Balance Sheet The balance sheet reflects a conservative, traditional community bank profile: assets have grown gradually, equity has edged higher, and leverage looks manageable. Debt usage spiked in the recent past and then moved back down, which may indicate funding adjustments during a more volatile period for banks. Cash levels are not large in absolute terms, but for a regulated bank this is more about the overall funding mix and asset quality than headline cash, both of which management portrays as solid.


Cash Flow

Cash Flow Cash generation from operations has been consistently positive and has improved in recent years, which supports ongoing dividends and organic balance sheet growth. Free cash flow closely tracks operating cash flow, as capital expenditure needs are low for a bank, pointing to a business that does not require heavy reinvestment in physical assets.
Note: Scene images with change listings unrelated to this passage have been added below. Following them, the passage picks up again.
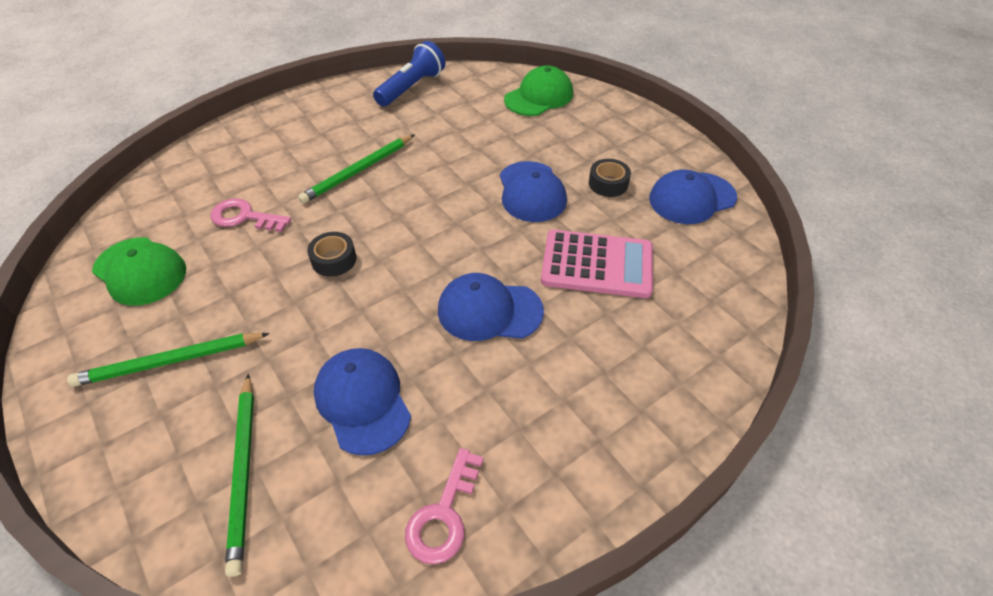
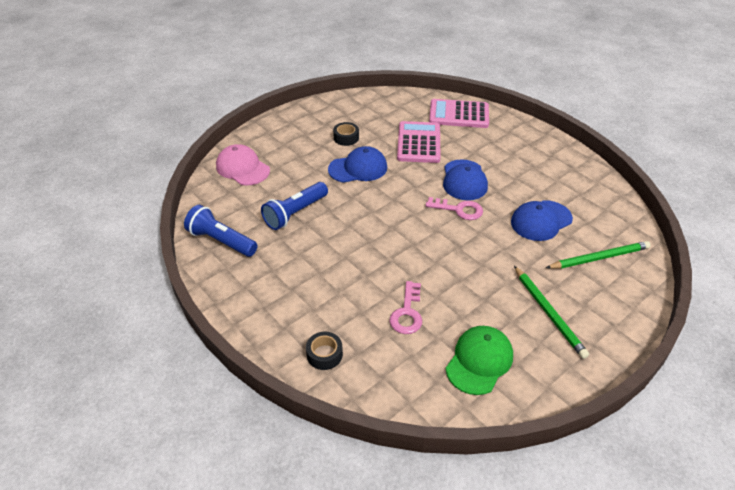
camera: 95 degrees left, 5 degrees down
(334, 260) = (441, 252): black tape -> black tape (324, 354)
(358, 171) = (343, 256): green pencil -> none
(443, 514) = (586, 186): pink key -> pink key (459, 210)
(445, 136) = (295, 213): none -> blue flashlight
(539, 97) = (242, 168): green cap -> pink cap
(691, 198) = (356, 109): blue cap -> none
(695, 334) = (459, 114): none -> pink calculator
The main cash-flow risks are thus less about spending and more about credit quality, funding costs, and interest-rate swings.


Competitive Edge

Competitive Edge Sierra Bancorp’s edge comes from being a long‑standing community bank with deep local relationships, especially in agricultural and small business lending. Its focused geography and niche expertise help it compete effectively against larger national banks that may be less tailored to local borrowers. However, its regional concentration and relatively small scale also mean it is more exposed to local economic conditions and competitive pressure from both big banks and digital‑only players.


Innovation and R&D

Innovation and R&D The bank’s innovation strategy is pragmatic rather than cutting‑edge: it leans on proven third‑party technology and layers community‑bank service on top. Recent upgrades to its online and mobile platforms and a fully digital small‑business credit line improve convenience without trying to reinvent banking. The main question going forward is how consistently it keeps pace with rising customer expectations for digital tools while maintaining cost discipline and system reliability.


Summary

Overall, Sierra Bancorp looks like a steady, relationship‑driven regional bank with gradual earnings growth, a solid capital base, and reliable cash generation. Its strengths lie in specialized lending niches, long‑standing community ties, and measured adoption of digital tools that support—not replace—its traditional model. Key uncertainties include sensitivity to interest rates, local economic health in its core markets, and the need to keep modernizing technology enough to stay competitive without sacrificing the conservative risk profile that underpins its stability.